The results on radon level variability in classrooms highlight the key role of monitoring activities on indoor air quality and, consequently, on the health of occupants. Based on the increasing body of evidence on the relationship between radon levels and chronic diseases, radon concentrations should be routinely monitored where individuals live or work. In particular, as underscored by several studies [4,5,6,21,22,23,24,25,26,27,28], attention should be focused on schools, where students, teachers, and other personnel spend numerous hours daily. Apart from the long exposure to elevated radon concentrations, several concerns should be raised regarding the potential high vulnerability of some population groups, such as children.

Passive monitoring systems are used in the majority of the cases; however, continuous monitoring devices can provide long-term assessment and thereby, an improved diagnostic accuracy. Short-term surveys represent a more rapid means to monitor radon concentrations, suggesting when interventions should be implemented, as recommended by the U.S. EPA [10,29]. However, in cases where a high variability of radon levels is detected, a different strategy based on long-term monitoring systems could provide more detailed and accurate information.

5. Conclusions

Our study demonstrated a risk of exposure to high radon concentrations in Italian schools. Comprehensive monitoring activities should be implemented to better describe this environmental hazard. Interventions should be planned, depending on architectural elements, soil characteristics, and human behaviors. Although the majority of Italian educational buildings are of historic interest, immediate solutions should be adopted to preserve them from deterioration and to reduce the health risk of their occupants. Actions should take into consideration both ground permeability and soil characteristics, particularly in radon-prone areas. Furthermore, education is needed to improve human behavior, focusing on the importance of natural ventilation.
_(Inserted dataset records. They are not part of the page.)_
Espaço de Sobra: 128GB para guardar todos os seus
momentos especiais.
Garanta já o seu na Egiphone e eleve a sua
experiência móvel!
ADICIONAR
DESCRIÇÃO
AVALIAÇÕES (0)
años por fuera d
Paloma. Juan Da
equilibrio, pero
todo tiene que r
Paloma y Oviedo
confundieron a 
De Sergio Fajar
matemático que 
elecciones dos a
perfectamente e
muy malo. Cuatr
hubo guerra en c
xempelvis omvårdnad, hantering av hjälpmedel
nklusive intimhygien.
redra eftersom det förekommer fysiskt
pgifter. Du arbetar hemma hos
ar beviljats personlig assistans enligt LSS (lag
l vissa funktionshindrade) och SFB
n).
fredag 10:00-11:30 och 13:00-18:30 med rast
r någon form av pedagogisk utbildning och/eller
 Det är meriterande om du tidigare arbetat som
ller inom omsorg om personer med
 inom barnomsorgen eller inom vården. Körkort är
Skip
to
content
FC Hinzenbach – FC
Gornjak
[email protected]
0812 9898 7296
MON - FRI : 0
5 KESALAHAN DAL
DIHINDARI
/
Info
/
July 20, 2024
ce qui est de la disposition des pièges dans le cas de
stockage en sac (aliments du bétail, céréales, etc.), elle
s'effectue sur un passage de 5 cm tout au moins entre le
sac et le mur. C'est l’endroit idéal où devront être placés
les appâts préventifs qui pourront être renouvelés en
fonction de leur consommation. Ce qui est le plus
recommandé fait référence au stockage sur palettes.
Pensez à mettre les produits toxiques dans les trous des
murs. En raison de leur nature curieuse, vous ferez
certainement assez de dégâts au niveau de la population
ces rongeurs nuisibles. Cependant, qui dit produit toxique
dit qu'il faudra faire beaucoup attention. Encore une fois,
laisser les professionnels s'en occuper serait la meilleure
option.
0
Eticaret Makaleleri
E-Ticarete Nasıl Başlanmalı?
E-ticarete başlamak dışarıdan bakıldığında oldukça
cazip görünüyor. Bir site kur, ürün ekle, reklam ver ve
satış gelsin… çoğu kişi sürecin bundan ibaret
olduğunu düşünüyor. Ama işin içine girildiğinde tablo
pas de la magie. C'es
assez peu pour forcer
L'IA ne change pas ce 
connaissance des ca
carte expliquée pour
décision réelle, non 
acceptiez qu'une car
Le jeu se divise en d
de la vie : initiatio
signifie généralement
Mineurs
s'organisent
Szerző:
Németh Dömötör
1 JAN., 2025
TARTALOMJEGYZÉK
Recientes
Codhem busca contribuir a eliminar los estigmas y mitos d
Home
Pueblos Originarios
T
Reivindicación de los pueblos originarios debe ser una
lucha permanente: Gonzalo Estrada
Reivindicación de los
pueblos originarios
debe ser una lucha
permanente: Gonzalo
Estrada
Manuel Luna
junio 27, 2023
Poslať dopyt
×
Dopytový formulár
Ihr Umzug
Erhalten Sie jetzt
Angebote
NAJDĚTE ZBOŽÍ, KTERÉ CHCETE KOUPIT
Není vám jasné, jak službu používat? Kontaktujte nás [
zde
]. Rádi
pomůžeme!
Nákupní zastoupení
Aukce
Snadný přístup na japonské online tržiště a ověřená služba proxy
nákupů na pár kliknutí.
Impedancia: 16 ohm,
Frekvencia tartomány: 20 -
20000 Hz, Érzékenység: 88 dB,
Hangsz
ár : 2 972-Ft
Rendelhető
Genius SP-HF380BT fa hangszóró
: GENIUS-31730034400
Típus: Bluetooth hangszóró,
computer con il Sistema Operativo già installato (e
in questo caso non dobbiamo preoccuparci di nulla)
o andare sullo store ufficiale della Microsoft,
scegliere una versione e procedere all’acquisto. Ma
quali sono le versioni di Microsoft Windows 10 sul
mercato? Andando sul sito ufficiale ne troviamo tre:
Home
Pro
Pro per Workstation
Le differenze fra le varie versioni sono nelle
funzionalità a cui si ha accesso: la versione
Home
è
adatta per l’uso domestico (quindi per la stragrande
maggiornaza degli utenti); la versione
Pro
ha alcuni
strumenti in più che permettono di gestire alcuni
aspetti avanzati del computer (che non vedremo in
Our study shows several limitations. The study was carried out in an Italian city located in a specific geographical context. However, findings can be generalizable to similar areas having buildings characteristics comparable to those described in Nuoro. The short-term assessment does not provide a comprehensive and detailed kinetic of the radon concentrations. However, the relationship with some variables could be helpful to implement rapid interventions aimed at reducing radon levels.

Low-cost interventions, such as the improvement of natural air ventilation, increased under-floor ventilation that prevents the passage of radon from the basement into living rooms, sealed floors and walls, and education on air ventilation, can reduce indoor radon levels, limiting individual exposure.